Ada ribuan pertanyaan serupa yang diketik di laman pencarian internet, dan internet mengubahnya menjadi keyword. Lalu sekian banyak website yang bergantung pada viewers beramai-ramai menuliskan jawabannya.
Entah benar entah salah, asalkan volume pencari yang ribuan itu singgah dan meng-klik artikelnya. Kadang-kadang judulnya diberikan sedikit bumbu clickbait menggunakan nama seorang dai kondang.
Lalu siapa yang harus menjawab pertanyaan siswa Sekolah Menengah Atas itu, juga ribuan pertanyaan yang menginginkan jawaban pasti dengan mencarinya di mesin pencari?
Para kiai dan ustaz, yang berdiam di kota hingga ke pelosok desa tentu bisa memberikan pertimbangan. Tetapi bagaimana cara mempertemukan para kiai dan ustaz itu dengan anak SMA yang mencari jawabannya di mesin pencari?
Kita sedikit bergeser ke Mesir. Mereka punya lembaga fatwa di bawah naungan kampus maupun negara, dari jabatan di lembaga fatwa Universitas Al-azhar, Darul Ifta Mesir (Lembaga Fatwa Mesir), hingga Mufti Agung Negara.
Darul Ifta Mesir memiliki website resmi sebagai tempat penyimpanan berbagai fatwa yang dikeluarkan. Mereka juga punya laman di sosial media yang mengabarkan fatwa sesuai dengan trending di sosial media. Tak lupa tiap pagi dan sore mengunggah gambar yang berisi doa.
Bahkan setiap hari—bukan, hampir setiap jam—mereka membacakan satu pertanyaan yang dikirimkan dan mengunggah jawabannya di Youtube. Kadang pula mengadakan Q&A secara live. Siapa pun boleh bertanya tentang apa pun.
Dari pertanyaan yang paling serius hingga yang paling remeh-temeh seperti hukum masakan yang menggunakan bumbu pala. Jika tahu hukumnya, para Amin Fatwa bergantian muncul di dalam layar. Jika tidak, mereka akan mencari di kitab-kitab klasik dan menjawabnya kemudian.
Fatwa-fatwa tersebut lalu ditransliterasikan oleh website-website di Mesir, mengubahnya jadi berita, dan menaikkannya sesuai dengan isu-isu harian yang muncul. Sesekali diselingi dengan doa pagi dan sore yang juga merujuk ke sosial media Darul Ifta Mesir.
Website-website kita sejatinya telah mencari jawaban yang paling akurat dari berbagai pertanyaan di mesin pencari.

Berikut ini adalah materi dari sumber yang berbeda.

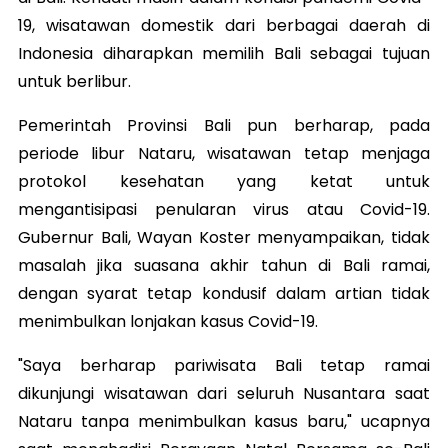
19, wisatawan domestik dari berbagai daerah di
Indonesia diharapkan memilih Bali sebagai tujuan
untuk berlibur.
Pemerintah Provinsi Bali pun berharap, pada
periode libur Nataru, wisatawan tetap menjaga
protokol kesehatan yang ketat untuk
mengantisipasi penularan virus atau Covid-19.
Gubernur Bali, Wayan Koster menyampaikan, tidak
masalah jika suasana akhir tahun di Bali ramai,
dengan syarat tetap kondusif dalam artian tidak
menimbulkan lonjakan kasus Covid-19.
"Saya berharap pariwisata Bali tetap ramai
dikunjungi wisatawan dari seluruh Nusantara saat
Nataru tanpa menimbulkan kasus baru," ucapnya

Mereka mencariya di buku-buku yang paling mungkin didapat, atau di website lain, atau paling amannya mendengarkan ceramah dari dai-dai kondang. Berharap sang dai pernah membahasnya setengah atau satu menit. Itu sudah cukup.
Website butuh referensi yang lebih akurat. Orang-orang yang mencarinya di Google pun sama. Para siswa pun sama, meski sekadar menjawab pertanyaan di buku pelajaran. Tetapi dari manakah jawaban yang tepat dan meyakinkan itu akan datang?
Kembali ke pertanyaan sang siswa. Pertanyaan itu telah dijawab oleh beberapa akun dengan dalil yang berbeda-beda. Di kolom komentar beberapa siswa yang sepertinya juga sedang mengerjakan soal itu, mengumpat dan menulis, “Jawabanmu salah!”